Director Steven Soderbergh (TRAFFIC, SEX LIES AND VIDEOTAPE, ERIN BROCKOVICH) and master monologuist Spalding Gray joined forces and created an original, charming and witty cinematic collaborations.

Speaking to the camera from behind a desk, beautifully lit with his trusty microphone before him, Gray begins to tell his tale. It starts when Gray is diagnosed with a rare ocular condition called a “pucker.” Several doctors assure him that surgery is the only cure. Terrified of anyone—regardless of how qualified—inserting a sharp object into his eye, Gray begins a quest for an alternative cure. Tracking his experiences from a diet regimine fanatic in New Jersey to a hands-on healer in Asia, Gray is the consummate raconteur.

Soderbergh cleverly underscores Gray’s own experience by including interviews, shot in black and white, with people from all walks of life who’ve each had their own bizarre eye accident. Gray’s slightly morbid, highly neurotic testimonial combined with Soderbergh’s irreverent, delicate touch, makes GRAY’S ANATOMY both funny and riveting.


Heavenly-Creatures-650HEAVENLY CREATURES (HIFF 1994)

Director: Peter Jackson
Sunday, March 26 | 
6:00pm
Bay Street Theater
Tickets

One of Peter Jackson‘s earliest films (before he was better known for turning THE LORD OF THE RINGS trilogy into a cinematic epic), HEAVENLY CREATURES recounts the bizarre, true-life tale of Pauline Rieper and Juliet Hulme, two teens who were convicted of brutally murdering Rieper’s mother in a scandalous 1954 court case. It’s a startling, original work, blending fantasy, dark humor and history in its disturbing view of dysfunctional family life and overheated schoolgirl passion. A tabloid headline-grabber during the mid-fifties, the case recently gained renewed notoriety upon the release from prison of one of its protagonists, who was subsequently revealed to be the author of several well-known books written under a pseudonym.

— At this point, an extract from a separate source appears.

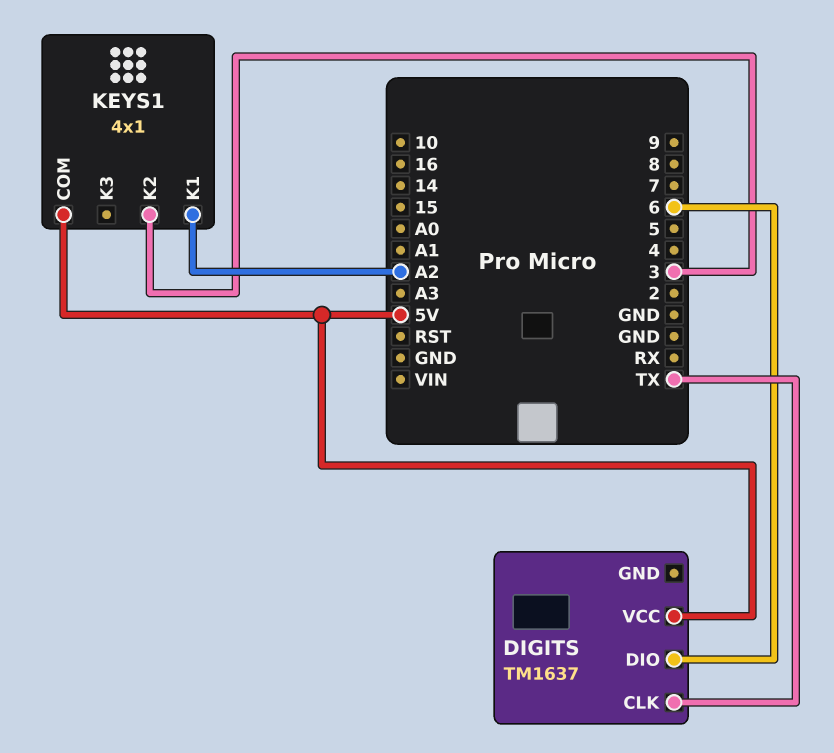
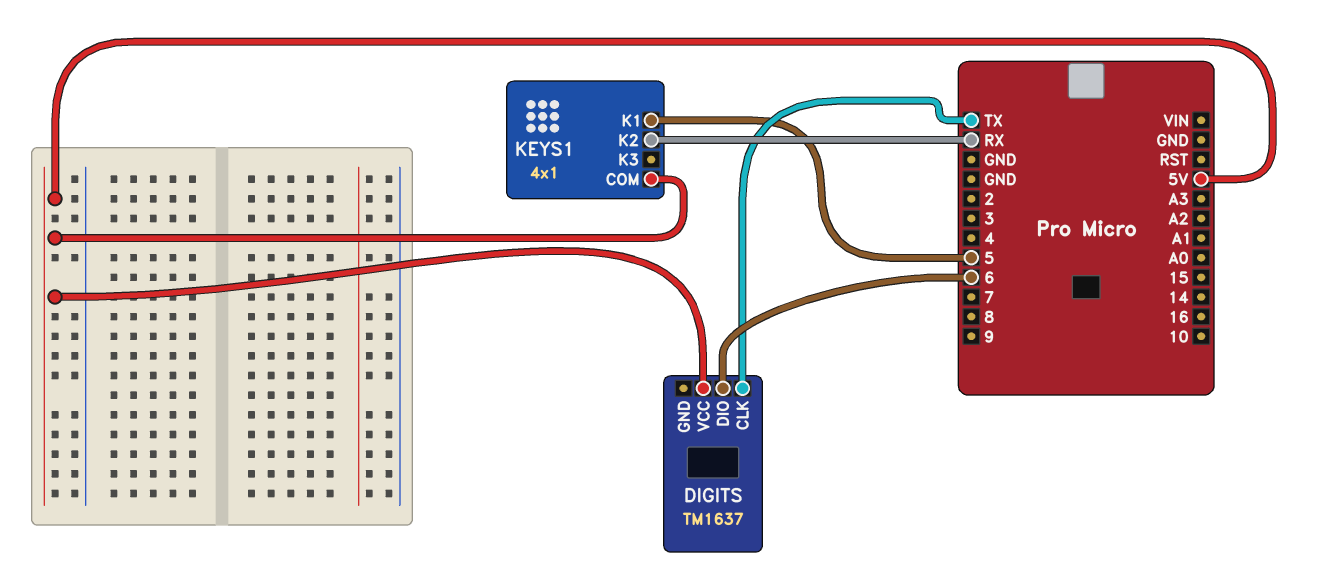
KEYS1 pin K1: A2 -> 5
KEYS1 pin K2: 3 -> RX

Opening with the panicked aftermath of the killing itself, the film soon segues into the fast-blossoming friendship between morose schoolgirl Pauline and an imperious English newcomer to the school, Juliet. While on the surface the girls are from different social strata, they share a zeal for Arthurian legend and a disdain for all who surround them. As their friendship quickly spirals into a kind of pathological attachment, the fantasy realm they have constructed begins to inform their everyday reality, binding them closer and closer together in the process. When their concerned parents step in, threatening to permanently separate the girls, the stage is set for a lethal denouement.